OECD flags synthetic data privacy risks as California and Texas push AI disclosure and governance

Two OECD reports bookend the same message: synthetic data can reduce exposure to personal data, but it does not automatically eliminate privacy risk. Meanwhile, US states are moving toward disclosure and governance rules that will force teams to document training data and AI system controls with more rigor.

OECD Report Highlights Privacy Risks in Synthetic Data Generation

The OECD published a report on AI, data governance, and privacy that explicitly calls out synthetic data as a growing input to AI training—and a growing source of misunderstood risk. The report highlights that synthetic datasets can remain susceptible to re-identification attacks, and it also raises the possibility of “model collapse” over time when models are trained on their own generated outputs.

For teams using synthetic data to sidestep privacy constraints, the OECD framing is clear: synthetic is a technique, not a guarantee. Risk depends on how data is generated, what it preserves, and what adversaries can infer from releases or downstream models.

Re-identification risk means you still need privacy testing (e.g., membership inference and linkage-style evaluations), not just a “synthetic” label in the data catalog.
“Model collapse” risk is a governance issue: you may need provenance controls to prevent synthetic-on-synthetic feedback loops in long-lived pipelines.
Procurement and compliance teams should treat synthetic data generators as high-impact components that require documentation and review, not as a blanket exemption from privacy obligations.

California's AB 2013 Requires Generative AI Developers to Disclose Training Data

California Assembly Bill 2013 (AB 2013) would require developers of generative AI systems to publicly disclose information about the data used to train their models. Per the bill summary, the requirement takes effect January 1, 2026.

Even before enforcement, the operational impact is immediate: disclosure obligations push organizations toward cleaner training-data inventories, clearer licensing positions, and repeatable reporting workflows—especially where training mixes first-party data, third-party data, and synthetic data.

Training-data transparency requirements can turn “we don’t know what’s in the corpus” into a legal and reputational liability.
Synthetic data won’t automatically simplify disclosures; teams may still need to explain source datasets, generation methods, and intended use.
Data governance tooling (lineage, dataset registries, license metadata) becomes a compliance dependency, not an engineering nice-to-have.

Texas Enacts Responsible AI Governance Act to Regulate AI Systems

Texas’ Responsible Artificial Intelligence Governance Act (TRAIGA) establishes a state-level framework for regulating AI systems. The summary describes prohibitions on certain harmful uses and the creation of a Texas Artificial Intelligence Council.

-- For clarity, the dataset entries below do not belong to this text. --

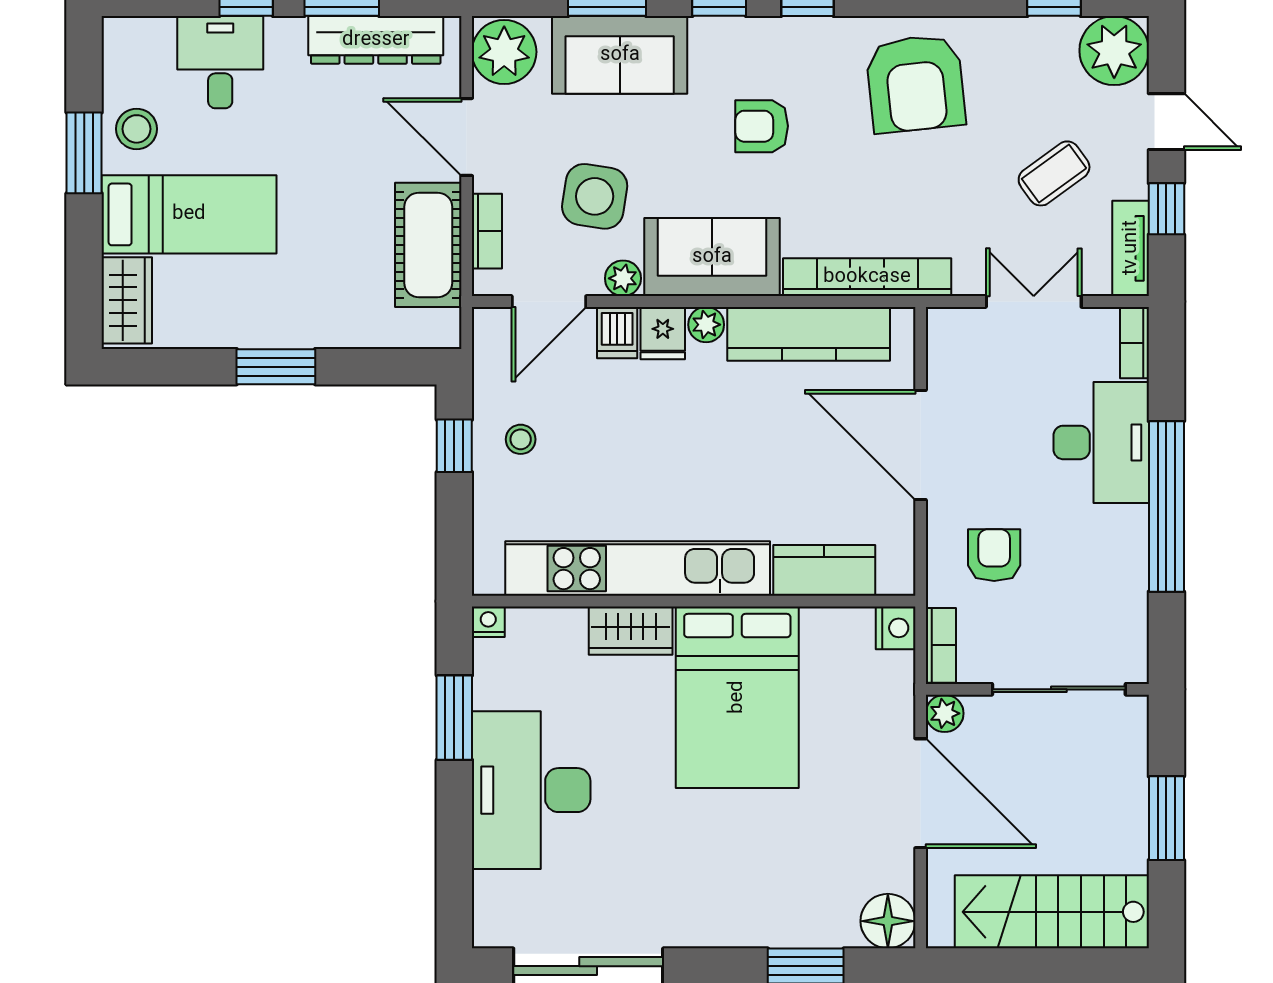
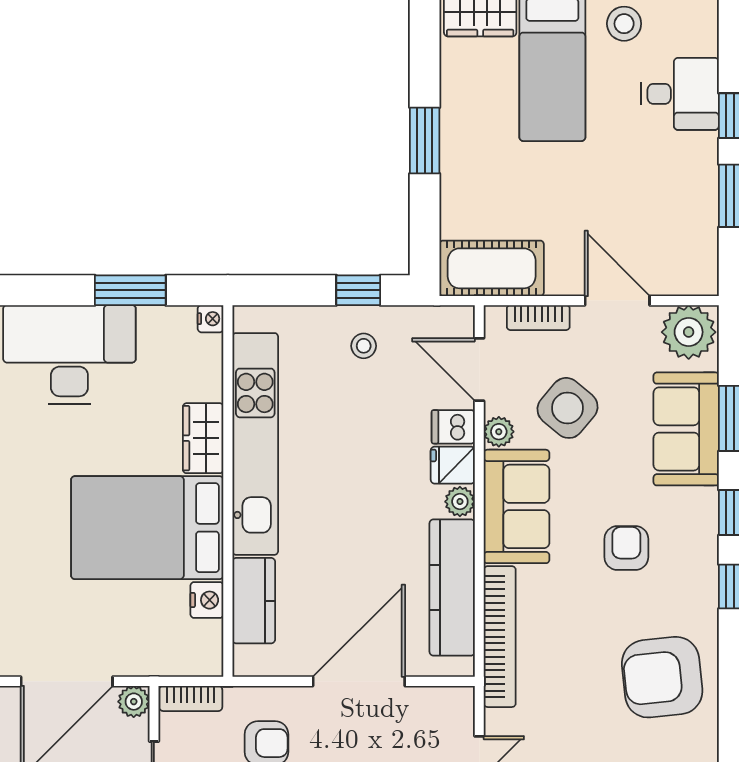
dresser: (376, 40) -> (699, 224), removed
door: (467, 137) -> (617, 301), hinge flipped
side table: (595, 196) -> (568, 408), turned 31
cot: (428, 245) -> (492, 268), moved
nightstand: (896, 628) -> (207, 600), moved, turned -90

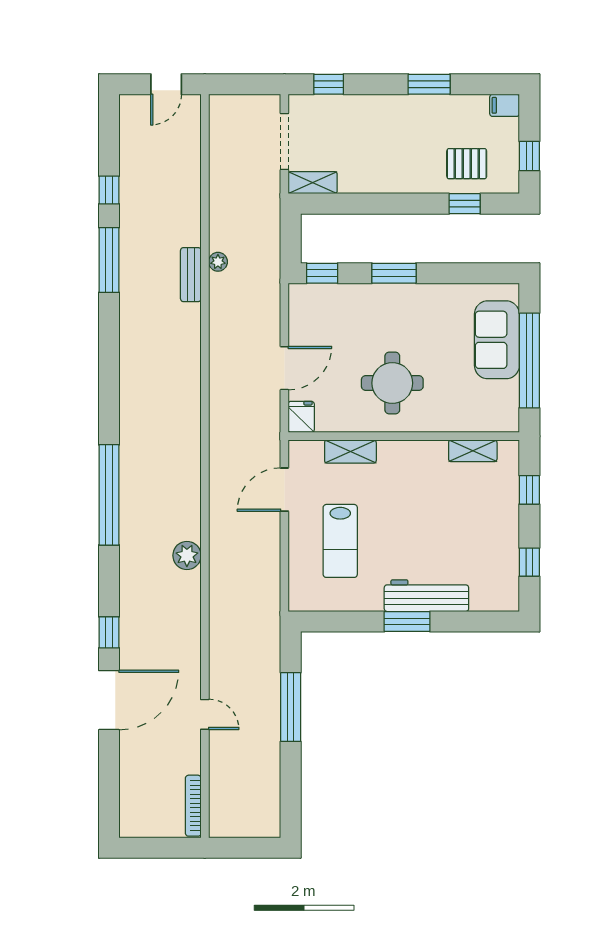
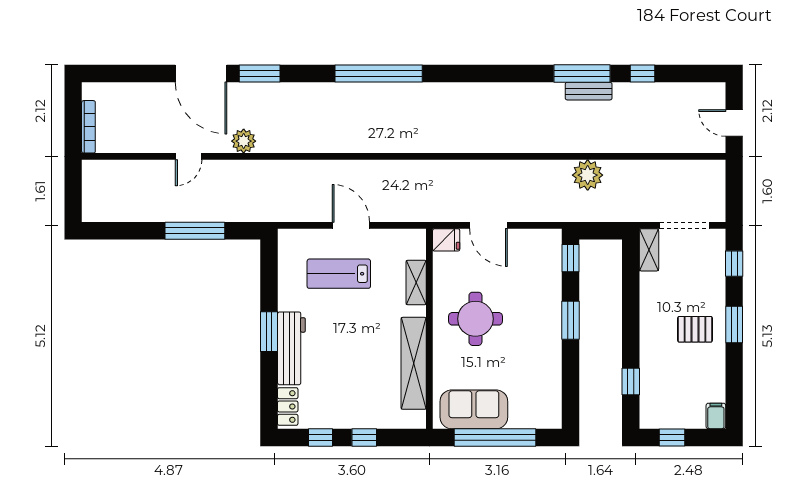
window: (429, 84) -> (734, 325), moved
pallet: (467, 164) -> (695, 329), moved, turned 90
plant: (218, 262) -> (588, 175), width x1.88, depth x1.88
bench: (191, 275) -> (589, 91), moved
sofa: (497, 340) -> (474, 409), moved
shelving: (473, 451) -> (414, 363), width x2.20, depth x1.33
door: (284, 490) -> (351, 225), moved
window: (529, 490) -> (364, 437), moved
plant: (187, 555) -> (244, 141), moved
locker: (494, 600) -> (288, 406), added
window: (109, 632) -> (260, 74), width x1.50
bookcase: (193, 806) -> (88, 127), moved, turned 90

For organizations deploying AI in regulated or consumer-facing contexts, TRAIGA signals continued fragmentation: multiple states are defining their own governance expectations, which will affect model documentation, risk controls, and acceptable-use boundaries—regardless of whether training data is real, de-identified, or synthetic.

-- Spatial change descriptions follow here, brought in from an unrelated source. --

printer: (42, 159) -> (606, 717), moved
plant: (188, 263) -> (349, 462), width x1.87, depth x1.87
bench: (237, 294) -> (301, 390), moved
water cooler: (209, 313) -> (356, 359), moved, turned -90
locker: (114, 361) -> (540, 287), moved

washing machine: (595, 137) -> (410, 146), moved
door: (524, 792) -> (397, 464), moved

State-level governance frameworks can require policy and control mapping across jurisdictions, increasing the cost of “one model, many markets.”
Prohibitions on harmful uses elevate the importance of downstream guardrails (monitoring, red-teaming, abuse prevention) beyond data privacy alone.
Internal AI councils and review boards may need to broaden scope to include synthetic data generation as part of system-level risk assessment.

OECD Explores Synthetic Data with Differential Privacy for AI Testing

In a separate OECD report on sharing trustworthy AI models with privacy-enhancing technologies, the organization discusses generating synthetic data using AI models with differential privacy. One example described is creating artificial facial images for testing, aiming to simulate different ethnic groups while avoiding the use of real-world personal data.

The key technical point is the pairing: synthetic data generation plus differential privacy is presented as a way to reduce exposure to identifiable individuals while still supporting evaluation needs such as coverage across demographic attributes. It positions synthetic data as part of a broader PET stack rather than a standalone solution.

Differential privacy can provide a more formal privacy layer than ad hoc “anonymization” claims, but it requires careful parameterization and validation.
Using synthetic faces for testing highlights a pragmatic use case: evaluation and QA where representative diversity matters, but collecting real images is high-risk.
Expect more scrutiny on whether synthetic datasets actually preserve the properties needed for fairness and performance testing—without leaking sensitive traits.